Então, Jiang Mi lançou um olhar às criadas e aos guardas. Diante daqueles olhares superiores, piscou e disse com seriedade: “Mas, outro dia, li nos boletins oficiais que, ao usurpar o trono, Zhu Liang matou três membros da família Lu de Fanyang; quando Li Cunxu fundou a Posterior Tang, exterminou um ramo da família; com o estabelecimento da dinastia Han por Liu Zhiyuan, Lu Cong, da família Lu, morreu; em Wuyue, Lu Shuo morreu subitamente; e na primavera passada, em Nanjing, Lu Yuan, do ramo principal, foi assassinado...”
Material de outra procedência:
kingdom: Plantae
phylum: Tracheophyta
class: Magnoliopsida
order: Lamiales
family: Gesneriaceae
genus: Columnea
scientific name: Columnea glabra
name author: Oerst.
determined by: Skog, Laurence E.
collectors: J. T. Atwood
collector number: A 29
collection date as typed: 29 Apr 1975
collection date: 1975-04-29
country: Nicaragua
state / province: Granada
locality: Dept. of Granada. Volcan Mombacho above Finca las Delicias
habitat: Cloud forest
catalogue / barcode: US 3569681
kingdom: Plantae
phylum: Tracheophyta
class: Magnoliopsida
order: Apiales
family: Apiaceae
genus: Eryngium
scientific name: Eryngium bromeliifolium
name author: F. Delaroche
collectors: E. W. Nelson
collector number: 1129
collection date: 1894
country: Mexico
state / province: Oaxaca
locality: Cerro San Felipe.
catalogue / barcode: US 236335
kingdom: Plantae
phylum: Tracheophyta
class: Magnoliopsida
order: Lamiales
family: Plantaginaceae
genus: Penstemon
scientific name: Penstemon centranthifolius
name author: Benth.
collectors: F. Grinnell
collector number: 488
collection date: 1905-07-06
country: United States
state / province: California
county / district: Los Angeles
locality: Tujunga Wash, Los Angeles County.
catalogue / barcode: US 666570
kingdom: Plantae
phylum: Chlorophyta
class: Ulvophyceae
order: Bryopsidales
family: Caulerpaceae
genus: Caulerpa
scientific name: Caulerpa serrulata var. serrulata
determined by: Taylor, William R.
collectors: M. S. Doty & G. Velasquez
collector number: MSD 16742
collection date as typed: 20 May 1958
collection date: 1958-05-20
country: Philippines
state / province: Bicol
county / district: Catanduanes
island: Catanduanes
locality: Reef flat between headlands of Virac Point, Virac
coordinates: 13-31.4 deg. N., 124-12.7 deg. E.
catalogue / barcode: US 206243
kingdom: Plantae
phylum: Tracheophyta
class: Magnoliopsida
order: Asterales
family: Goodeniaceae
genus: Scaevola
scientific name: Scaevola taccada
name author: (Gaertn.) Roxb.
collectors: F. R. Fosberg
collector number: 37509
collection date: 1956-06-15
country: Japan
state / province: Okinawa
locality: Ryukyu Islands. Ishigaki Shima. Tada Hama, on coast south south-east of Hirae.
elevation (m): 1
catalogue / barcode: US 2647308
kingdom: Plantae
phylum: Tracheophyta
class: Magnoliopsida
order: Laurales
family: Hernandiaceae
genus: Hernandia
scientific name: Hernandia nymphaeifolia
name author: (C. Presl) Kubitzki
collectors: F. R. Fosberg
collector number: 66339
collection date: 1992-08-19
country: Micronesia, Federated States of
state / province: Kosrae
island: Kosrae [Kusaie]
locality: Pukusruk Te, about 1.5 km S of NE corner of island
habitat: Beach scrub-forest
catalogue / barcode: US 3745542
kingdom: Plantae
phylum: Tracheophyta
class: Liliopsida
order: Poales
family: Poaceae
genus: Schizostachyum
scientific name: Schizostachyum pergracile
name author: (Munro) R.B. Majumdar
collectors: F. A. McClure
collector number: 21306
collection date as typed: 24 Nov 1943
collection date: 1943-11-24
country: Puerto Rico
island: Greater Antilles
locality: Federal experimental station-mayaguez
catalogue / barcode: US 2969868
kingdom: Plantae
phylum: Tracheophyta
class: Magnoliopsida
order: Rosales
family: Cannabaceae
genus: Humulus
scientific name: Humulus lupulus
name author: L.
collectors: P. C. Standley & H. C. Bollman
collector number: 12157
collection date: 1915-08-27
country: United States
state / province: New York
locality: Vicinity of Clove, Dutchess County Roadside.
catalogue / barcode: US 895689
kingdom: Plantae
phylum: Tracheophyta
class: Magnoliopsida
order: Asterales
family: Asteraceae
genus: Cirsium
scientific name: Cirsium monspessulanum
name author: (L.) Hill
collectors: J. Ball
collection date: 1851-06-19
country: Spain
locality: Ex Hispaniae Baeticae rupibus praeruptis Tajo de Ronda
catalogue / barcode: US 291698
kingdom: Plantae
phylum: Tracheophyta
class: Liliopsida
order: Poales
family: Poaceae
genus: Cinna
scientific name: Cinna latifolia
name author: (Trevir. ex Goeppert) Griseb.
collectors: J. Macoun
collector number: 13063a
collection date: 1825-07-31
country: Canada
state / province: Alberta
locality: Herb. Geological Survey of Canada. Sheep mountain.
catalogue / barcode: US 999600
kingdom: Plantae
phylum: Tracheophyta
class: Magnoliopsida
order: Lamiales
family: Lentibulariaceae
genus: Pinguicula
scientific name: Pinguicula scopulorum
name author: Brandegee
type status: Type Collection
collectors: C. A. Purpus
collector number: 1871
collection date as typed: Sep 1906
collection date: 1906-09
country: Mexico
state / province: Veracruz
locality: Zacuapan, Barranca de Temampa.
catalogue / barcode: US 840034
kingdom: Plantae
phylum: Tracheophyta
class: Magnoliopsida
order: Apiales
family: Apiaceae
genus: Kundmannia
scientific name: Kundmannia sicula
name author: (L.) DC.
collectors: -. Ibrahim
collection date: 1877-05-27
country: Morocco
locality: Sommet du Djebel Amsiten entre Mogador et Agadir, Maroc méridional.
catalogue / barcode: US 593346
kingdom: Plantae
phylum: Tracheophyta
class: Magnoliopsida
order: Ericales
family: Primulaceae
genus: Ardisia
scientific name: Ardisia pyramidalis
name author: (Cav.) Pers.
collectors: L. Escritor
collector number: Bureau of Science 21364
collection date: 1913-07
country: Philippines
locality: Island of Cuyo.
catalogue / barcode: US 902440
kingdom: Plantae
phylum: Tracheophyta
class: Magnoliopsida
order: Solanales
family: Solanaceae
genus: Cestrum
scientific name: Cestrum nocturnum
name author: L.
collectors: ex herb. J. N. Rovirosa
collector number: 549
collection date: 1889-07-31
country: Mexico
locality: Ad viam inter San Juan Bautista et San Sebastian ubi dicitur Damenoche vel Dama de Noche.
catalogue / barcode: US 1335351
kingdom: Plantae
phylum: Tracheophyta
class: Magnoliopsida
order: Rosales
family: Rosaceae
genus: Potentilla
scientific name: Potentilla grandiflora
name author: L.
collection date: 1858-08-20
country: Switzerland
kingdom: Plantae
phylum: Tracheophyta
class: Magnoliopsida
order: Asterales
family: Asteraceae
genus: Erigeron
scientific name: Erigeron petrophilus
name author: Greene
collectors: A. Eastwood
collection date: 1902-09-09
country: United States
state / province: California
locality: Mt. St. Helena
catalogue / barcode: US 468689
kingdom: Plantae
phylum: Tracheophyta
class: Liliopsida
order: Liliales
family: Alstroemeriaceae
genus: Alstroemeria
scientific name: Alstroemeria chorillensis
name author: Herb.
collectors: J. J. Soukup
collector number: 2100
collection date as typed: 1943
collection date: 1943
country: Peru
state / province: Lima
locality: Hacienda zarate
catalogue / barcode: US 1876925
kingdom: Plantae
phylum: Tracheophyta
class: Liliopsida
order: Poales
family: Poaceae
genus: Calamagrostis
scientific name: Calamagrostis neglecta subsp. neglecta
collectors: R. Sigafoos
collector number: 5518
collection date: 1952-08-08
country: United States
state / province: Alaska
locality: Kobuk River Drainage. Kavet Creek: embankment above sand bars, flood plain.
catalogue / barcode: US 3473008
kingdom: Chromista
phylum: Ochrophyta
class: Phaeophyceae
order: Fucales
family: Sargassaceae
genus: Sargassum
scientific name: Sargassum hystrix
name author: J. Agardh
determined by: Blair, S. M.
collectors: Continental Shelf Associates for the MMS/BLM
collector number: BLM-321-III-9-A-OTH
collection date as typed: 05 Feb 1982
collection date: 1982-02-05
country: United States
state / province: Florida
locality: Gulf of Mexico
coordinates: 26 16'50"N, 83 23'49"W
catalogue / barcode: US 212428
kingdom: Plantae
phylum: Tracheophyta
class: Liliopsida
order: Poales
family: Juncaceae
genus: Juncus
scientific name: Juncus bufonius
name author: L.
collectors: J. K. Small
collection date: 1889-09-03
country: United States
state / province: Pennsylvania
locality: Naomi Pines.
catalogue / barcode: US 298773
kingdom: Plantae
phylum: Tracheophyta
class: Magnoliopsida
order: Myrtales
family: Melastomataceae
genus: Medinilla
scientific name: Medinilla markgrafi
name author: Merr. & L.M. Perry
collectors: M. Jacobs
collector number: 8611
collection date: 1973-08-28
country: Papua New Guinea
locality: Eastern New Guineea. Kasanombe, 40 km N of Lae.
A voz clara e um tanto metódica de Jiang Mi, como se lesse um boletim, não era alta, mas, tanto para as criadas ao seu lado quanto para os guardas e até para os jovens que conversavam animadamente no aposento — incluindo Cui Zixuan —, tudo ficou em silêncio repentino! Sem perceber, alguém abriu a porta do quarto, permitindo que a voz de Jiang Mi ecoasse. Até a bela jovem que havia descido correndo parou boquiaberta no topo da escada, o rosto lívido...

Jiang Mi continuou: “No setembro passado, Lu Zixiu, da família Lu, morreu a caminho de Wuyue, vindo de Nan Tang, no meio do Yangtzé...”

Em sequência, Jiang Mi citou mais de uma dezena de eventos, depois ergueu o rosto para um jovem nobre que saíra do quarto, perguntando curiosa: “Há tantos membros assim na família Lu de Fanyang?... Mas mesmo que sejam muitos, não suportariam tantas perdas, certo? Entre dezenas de boletins de diferentes reinos que li, menos de cinquenta, já somam dezoito mortes de membros da família Lu, três ramos destruídos... Com tantos mortos e feridos, por que não buscam formas de evitar isso, ao invés de gastar energia preocupando-se comigo, alguém tão insignificante?”

O jovem, cuja beleza delicada lembrava a da dama que descera, mas com um charme distinto do de Cui Zixuan, sentiu a boca seca de súbito!

Na verdade, não era só ele; todos os jovens estavam atônitos, a beleza no topo da escada perdera toda a altivez, as criadas outrora arrogantes estavam lívidas, os guardas suavam frio, e até Cui Zixuan olhava fixamente para Jiang Mi, como se a visse pela primeira vez — o olhar dele era de uma atenção extrema, profunda como nunca!